_Given data:_

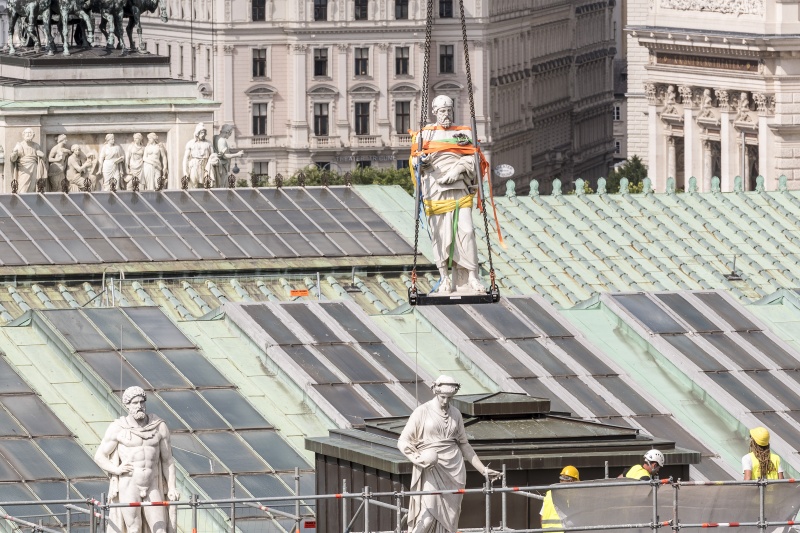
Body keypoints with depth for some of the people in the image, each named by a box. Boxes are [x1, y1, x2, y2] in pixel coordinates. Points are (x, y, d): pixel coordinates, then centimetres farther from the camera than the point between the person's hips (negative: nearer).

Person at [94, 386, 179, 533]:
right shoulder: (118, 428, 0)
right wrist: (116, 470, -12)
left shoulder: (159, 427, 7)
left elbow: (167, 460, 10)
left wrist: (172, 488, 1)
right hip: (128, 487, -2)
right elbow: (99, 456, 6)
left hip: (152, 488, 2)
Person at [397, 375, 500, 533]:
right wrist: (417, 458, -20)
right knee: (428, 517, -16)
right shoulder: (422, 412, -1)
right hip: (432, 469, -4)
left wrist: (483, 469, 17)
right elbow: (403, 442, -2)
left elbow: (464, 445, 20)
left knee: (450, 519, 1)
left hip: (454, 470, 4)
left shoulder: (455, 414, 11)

_Task:_ Output a verbatim copy of all entries above; no pictures go in it.

_Result of this task:_
Body keypoints with depth for some of the people in the image, each named by a box. Boxes are [x1, y1, x2, y2] in pixel coordinates. Points are (x, y, d): pixel coordinates, then centimetres farther from the camera than the point between the person's hips (negative: nearer).

Person at [94, 386, 179, 533]:
right shoulder: (118, 428, 0)
right wrist: (116, 470, -12)
left shoulder: (159, 427, 7)
left elbow: (167, 460, 10)
left wrist: (172, 488, 1)
right hip: (128, 487, -2)
right elbow: (99, 456, 6)
left hip: (152, 488, 2)
Person at [397, 375, 500, 533]:
right wrist: (417, 458, -20)
right knee: (428, 517, -16)
right shoulder: (422, 412, -1)
right hip: (432, 469, -4)
left wrist: (483, 469, 17)
right elbow: (403, 442, -2)
left elbow: (464, 445, 20)
left knee: (450, 519, 1)
left hip: (454, 470, 4)
left shoulder: (455, 414, 11)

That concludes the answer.